**Tu tarea:** Anota todos los rasgos que, según el texto sobre la Masonería, tiene la época en que vivimos.

**Texto proporcionado:**
Y aprovecho para decirle a nuestro nuevo Querido Hermano que las dignidades Masónicas merecen siempre, dentro y fuera de las Tenidas, un trato respetuoso y formal, por muy amigos personales que sean de nosotros. No por un protocolo vacío, sino porque cada Dignidad y cada Oficio encarna una porción viva de nuestra tradición, de acuerdo con los antiguos Usos y Costumbres de la Masonería universal. En la Masonería siempre la forma, ha sido parte del fondo.
 
Y permítame, por favor, una recomendación fraterna. A veces encontrará Hermanos que buscan convertir la Masonería en una especie de religión interior en donde todo cabe en nombre de una de un esoterismo rebosante, muchas veces basado en autores que nunca fueron Masones y han desvisado sus significadsos y convocatorias. La definición más antigua y extendida de la Masonería es que es un sistema de moralidad, velado por alegoría e ilustrado por símbolos, lo que significa que el verdadero esoterismo de la Masonería es de carácter moral y no metafísico ni mágico, y nadie debe tratar de obligarnos a participar en un ejercicio mágico o supersticioso. Tenemos el derecho inalienable a decir que no queremos participar. Escuche siempre con respeto, pero mantenga la mirada y la mente clara. Nuestra Orden es simbólica, no fantasiosa, profunda, pero no difusa, trascendente, pero no devota de laberintos. La verdadera sabiduría Masónica es sobria y luminosa, y no recargada de incienso. Déjese guiar por el Querido Hermano Segundo Vigilante, oiga sus enseñanzas, sus consejos, confíe en él, que, en su caso, usted tiene la suerte de haberle tocado el Iluestre Hermano Fernando Luichini, que le enseñará lo que es la verdadera Masonería y los modos correctos de ser y estar en la Orden.
 
Permítanme ahora, igualmente, detenerme en un asunto que nuestro tiempo vuelve urgente. Este aniversario nos invita a reflexionar sobre lo que significa crecer como Logia en un mundo atravesado por tensiones políticas, económicas y culturales cada vez más intensas, y discriminaciones contra las mujeres y los que aman diferentes a la mayoría. Vivimos una época de democracias frágiles, discursos polarizados amplificados por algoritmos, desigualdades crecientes y narrativas mediáticas que a menudo prefieren el escándalo antes que la comprensión. Recientemente fuimos testigos de un episodio televisivo que expuso a la Masonería colombiana en un espectáculo público desafortunado, recordándonos cómo la imprudencia y los disociadores pueden convertir una intención legítima en un daño innecesario. Es una lección severa sobre la importancia de la prudencia, la sobriedad y el juicio sereno. Hemos vuelto a oír tambores de guerra a los que, a mi juicio, debemos responder con altura y grandeza de miras, con la plena y serena convicción de que estamos en el lado correcto de la Masonería, de la historia y filosofía de la Orden. Al ruido profano no se responde con más ruidos profanos.

**Información mostrada:**
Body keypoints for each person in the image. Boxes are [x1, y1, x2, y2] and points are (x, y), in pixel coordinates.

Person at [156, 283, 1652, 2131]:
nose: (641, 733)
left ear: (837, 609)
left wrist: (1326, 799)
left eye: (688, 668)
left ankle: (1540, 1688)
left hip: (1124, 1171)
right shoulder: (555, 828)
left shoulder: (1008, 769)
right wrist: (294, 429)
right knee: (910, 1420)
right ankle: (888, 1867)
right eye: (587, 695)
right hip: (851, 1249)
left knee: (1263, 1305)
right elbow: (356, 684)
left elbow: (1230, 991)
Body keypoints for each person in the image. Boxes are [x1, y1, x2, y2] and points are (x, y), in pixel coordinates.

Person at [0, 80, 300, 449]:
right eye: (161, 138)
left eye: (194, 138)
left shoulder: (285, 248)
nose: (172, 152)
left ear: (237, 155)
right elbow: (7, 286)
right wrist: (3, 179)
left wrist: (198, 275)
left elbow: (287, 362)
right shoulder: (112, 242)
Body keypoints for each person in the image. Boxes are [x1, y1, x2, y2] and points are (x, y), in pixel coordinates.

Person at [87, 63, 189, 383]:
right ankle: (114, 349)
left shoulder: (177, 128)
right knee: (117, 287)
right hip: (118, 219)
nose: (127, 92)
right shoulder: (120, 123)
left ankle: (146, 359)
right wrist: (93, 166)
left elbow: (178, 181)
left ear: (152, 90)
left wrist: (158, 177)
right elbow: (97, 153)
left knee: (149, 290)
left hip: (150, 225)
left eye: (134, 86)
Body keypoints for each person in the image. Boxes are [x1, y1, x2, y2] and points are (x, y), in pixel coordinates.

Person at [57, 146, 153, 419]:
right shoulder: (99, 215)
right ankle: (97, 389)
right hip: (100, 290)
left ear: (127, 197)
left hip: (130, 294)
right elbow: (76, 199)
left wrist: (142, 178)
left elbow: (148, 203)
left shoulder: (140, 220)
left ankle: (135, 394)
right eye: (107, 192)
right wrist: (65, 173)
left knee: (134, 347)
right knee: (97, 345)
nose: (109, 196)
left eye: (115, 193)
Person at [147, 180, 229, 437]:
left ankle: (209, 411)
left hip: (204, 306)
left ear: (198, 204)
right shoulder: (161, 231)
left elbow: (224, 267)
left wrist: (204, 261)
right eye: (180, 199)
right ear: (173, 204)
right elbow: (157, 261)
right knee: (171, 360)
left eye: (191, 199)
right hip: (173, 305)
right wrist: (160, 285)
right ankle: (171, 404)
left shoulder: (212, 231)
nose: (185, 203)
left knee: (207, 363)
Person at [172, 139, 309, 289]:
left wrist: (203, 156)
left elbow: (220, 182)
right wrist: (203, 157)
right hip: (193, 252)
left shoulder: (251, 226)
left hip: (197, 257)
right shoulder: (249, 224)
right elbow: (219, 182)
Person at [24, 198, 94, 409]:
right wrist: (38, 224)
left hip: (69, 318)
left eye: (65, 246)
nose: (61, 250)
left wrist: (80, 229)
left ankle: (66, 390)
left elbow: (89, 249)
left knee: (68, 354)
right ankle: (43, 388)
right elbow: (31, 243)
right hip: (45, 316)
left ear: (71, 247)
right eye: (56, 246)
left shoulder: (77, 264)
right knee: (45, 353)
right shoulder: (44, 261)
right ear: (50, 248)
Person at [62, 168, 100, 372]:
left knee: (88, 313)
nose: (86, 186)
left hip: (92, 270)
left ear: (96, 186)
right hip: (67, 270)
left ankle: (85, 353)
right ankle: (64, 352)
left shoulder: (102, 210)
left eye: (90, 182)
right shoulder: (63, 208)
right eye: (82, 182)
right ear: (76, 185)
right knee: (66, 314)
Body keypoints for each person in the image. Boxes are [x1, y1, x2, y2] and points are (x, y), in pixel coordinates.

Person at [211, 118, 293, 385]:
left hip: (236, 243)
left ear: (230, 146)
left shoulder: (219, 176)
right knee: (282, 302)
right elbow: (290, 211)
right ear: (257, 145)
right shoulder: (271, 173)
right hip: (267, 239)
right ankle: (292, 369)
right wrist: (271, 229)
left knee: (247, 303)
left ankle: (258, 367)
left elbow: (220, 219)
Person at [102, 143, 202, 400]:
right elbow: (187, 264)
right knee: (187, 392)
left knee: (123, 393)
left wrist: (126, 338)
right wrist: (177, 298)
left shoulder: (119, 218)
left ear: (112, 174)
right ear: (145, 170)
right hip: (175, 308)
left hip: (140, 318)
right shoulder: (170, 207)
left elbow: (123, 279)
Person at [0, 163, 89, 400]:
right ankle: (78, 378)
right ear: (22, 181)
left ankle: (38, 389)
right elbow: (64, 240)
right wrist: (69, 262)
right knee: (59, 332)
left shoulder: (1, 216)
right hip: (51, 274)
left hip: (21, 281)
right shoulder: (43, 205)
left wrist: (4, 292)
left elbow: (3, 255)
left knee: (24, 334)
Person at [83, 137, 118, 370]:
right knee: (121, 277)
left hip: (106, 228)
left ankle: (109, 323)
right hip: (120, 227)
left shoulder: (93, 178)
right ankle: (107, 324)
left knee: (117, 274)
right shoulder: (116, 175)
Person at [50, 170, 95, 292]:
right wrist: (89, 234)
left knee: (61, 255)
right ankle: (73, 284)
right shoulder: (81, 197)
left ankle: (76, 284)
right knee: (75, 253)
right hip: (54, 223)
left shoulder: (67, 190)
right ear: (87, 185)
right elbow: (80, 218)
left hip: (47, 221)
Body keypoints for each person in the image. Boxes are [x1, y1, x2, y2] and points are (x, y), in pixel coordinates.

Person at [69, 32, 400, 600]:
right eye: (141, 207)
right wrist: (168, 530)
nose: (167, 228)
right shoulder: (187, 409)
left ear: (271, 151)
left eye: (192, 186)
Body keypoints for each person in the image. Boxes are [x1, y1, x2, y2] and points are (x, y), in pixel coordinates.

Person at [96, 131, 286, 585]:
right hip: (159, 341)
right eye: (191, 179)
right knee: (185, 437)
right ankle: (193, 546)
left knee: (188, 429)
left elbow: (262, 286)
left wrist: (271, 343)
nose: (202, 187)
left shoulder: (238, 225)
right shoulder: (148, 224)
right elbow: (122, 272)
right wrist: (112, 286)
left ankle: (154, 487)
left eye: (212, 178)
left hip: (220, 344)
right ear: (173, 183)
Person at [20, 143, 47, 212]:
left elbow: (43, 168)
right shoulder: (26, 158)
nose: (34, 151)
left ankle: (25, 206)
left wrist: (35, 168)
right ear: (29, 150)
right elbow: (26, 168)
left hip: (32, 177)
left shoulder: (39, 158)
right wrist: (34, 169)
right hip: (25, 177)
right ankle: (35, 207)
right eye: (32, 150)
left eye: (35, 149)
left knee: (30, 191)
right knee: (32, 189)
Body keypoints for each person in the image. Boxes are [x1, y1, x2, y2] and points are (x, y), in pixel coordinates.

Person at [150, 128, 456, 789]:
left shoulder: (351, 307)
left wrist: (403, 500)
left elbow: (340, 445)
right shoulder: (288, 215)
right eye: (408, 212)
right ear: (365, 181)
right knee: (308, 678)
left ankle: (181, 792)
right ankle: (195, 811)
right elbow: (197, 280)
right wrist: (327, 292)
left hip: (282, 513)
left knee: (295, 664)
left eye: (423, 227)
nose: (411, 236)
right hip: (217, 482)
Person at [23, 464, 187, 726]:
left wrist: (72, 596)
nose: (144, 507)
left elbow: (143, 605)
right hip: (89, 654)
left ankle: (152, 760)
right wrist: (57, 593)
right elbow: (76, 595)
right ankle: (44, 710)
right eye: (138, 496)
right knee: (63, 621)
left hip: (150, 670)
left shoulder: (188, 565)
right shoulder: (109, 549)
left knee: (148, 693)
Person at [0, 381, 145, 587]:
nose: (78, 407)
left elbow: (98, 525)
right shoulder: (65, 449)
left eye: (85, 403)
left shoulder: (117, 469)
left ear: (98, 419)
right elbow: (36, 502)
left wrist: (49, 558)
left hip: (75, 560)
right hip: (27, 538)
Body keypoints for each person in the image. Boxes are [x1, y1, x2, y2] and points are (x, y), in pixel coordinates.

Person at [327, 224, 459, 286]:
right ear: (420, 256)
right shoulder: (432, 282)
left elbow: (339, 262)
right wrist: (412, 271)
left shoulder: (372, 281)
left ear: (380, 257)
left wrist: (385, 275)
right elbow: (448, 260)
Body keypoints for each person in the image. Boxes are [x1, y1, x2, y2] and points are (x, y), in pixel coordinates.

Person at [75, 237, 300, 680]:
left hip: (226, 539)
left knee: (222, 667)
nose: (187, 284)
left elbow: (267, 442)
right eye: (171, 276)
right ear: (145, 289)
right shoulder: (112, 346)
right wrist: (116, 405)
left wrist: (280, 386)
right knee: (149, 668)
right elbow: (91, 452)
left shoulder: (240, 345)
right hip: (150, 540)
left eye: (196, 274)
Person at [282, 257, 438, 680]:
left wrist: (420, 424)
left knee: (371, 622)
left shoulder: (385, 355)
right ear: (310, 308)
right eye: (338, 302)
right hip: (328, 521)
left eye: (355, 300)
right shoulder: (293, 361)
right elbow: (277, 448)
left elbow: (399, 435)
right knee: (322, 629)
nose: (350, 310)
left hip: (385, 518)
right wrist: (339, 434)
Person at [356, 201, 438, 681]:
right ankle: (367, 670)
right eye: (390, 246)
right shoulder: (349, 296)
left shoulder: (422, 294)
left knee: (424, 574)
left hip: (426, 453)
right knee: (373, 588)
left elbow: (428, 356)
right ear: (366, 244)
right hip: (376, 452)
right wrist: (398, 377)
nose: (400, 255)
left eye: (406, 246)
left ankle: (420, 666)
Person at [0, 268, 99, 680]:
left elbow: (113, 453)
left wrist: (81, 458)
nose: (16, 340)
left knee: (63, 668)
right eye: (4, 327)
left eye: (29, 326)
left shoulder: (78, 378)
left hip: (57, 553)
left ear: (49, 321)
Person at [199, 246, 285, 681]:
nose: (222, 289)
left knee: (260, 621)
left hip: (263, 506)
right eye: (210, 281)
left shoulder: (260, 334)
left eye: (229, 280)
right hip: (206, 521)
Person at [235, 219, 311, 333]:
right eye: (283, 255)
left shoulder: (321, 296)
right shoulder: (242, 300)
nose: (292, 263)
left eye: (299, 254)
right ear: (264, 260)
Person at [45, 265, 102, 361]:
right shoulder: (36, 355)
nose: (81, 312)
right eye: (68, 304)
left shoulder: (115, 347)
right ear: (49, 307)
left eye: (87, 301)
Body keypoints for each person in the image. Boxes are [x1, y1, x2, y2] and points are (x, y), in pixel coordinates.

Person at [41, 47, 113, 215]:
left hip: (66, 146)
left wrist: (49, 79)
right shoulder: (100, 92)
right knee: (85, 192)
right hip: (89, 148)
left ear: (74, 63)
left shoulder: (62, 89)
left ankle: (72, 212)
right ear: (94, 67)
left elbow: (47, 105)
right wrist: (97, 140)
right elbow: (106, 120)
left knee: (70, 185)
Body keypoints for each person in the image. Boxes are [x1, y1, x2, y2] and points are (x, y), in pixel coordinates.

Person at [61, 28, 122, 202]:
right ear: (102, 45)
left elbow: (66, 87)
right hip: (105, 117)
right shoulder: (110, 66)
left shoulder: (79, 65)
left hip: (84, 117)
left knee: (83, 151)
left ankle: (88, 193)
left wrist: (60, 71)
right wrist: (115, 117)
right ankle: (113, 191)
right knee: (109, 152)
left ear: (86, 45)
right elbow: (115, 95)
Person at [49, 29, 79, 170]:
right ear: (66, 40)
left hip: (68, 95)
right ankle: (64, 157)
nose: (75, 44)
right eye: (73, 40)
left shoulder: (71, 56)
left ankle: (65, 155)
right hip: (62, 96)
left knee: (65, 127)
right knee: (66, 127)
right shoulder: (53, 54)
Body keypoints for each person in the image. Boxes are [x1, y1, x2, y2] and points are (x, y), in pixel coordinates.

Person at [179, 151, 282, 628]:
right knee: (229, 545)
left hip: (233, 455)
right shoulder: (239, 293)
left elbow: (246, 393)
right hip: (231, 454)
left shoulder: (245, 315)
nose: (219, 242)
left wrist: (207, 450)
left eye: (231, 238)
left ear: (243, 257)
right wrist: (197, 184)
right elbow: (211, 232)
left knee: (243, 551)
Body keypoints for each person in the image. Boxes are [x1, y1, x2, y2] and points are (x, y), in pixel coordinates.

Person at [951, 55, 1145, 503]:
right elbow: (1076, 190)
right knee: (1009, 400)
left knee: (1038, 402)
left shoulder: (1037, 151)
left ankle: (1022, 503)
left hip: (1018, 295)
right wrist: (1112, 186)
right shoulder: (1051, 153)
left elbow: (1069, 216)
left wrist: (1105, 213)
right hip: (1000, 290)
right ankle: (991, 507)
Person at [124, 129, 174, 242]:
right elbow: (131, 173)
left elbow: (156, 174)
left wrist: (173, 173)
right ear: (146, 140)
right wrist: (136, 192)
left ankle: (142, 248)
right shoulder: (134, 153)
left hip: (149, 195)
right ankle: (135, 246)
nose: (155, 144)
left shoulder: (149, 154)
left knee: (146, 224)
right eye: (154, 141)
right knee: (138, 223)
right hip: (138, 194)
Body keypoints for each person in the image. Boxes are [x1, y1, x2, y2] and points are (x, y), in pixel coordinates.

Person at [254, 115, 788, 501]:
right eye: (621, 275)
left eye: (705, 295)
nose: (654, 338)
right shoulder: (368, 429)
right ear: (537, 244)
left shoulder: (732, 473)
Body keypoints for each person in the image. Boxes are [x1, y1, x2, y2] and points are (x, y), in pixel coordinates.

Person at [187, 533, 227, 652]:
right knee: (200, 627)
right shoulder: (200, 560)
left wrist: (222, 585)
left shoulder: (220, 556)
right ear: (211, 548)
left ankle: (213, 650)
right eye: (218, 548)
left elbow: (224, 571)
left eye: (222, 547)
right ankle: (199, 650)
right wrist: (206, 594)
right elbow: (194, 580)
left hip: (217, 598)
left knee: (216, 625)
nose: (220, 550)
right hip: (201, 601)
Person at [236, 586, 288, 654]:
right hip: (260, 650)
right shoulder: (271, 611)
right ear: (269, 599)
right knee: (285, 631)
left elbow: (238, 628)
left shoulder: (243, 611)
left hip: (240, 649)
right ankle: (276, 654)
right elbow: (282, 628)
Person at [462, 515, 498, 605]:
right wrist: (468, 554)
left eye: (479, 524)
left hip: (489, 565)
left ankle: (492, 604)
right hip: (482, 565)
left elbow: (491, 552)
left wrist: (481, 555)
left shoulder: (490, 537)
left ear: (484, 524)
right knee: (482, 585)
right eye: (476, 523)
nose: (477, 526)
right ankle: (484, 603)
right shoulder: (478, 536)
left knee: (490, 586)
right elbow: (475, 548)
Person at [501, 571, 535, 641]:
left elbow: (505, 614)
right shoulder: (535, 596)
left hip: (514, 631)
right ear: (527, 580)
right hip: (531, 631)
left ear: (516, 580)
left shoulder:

**Solución:**
- Democracias frágiles
- Discursos polarizados amplificados por algoritmos
- Desigualdades crecientes
- Narrativas mediáticas que a menudo prefieren el escándalo antes que la comprensión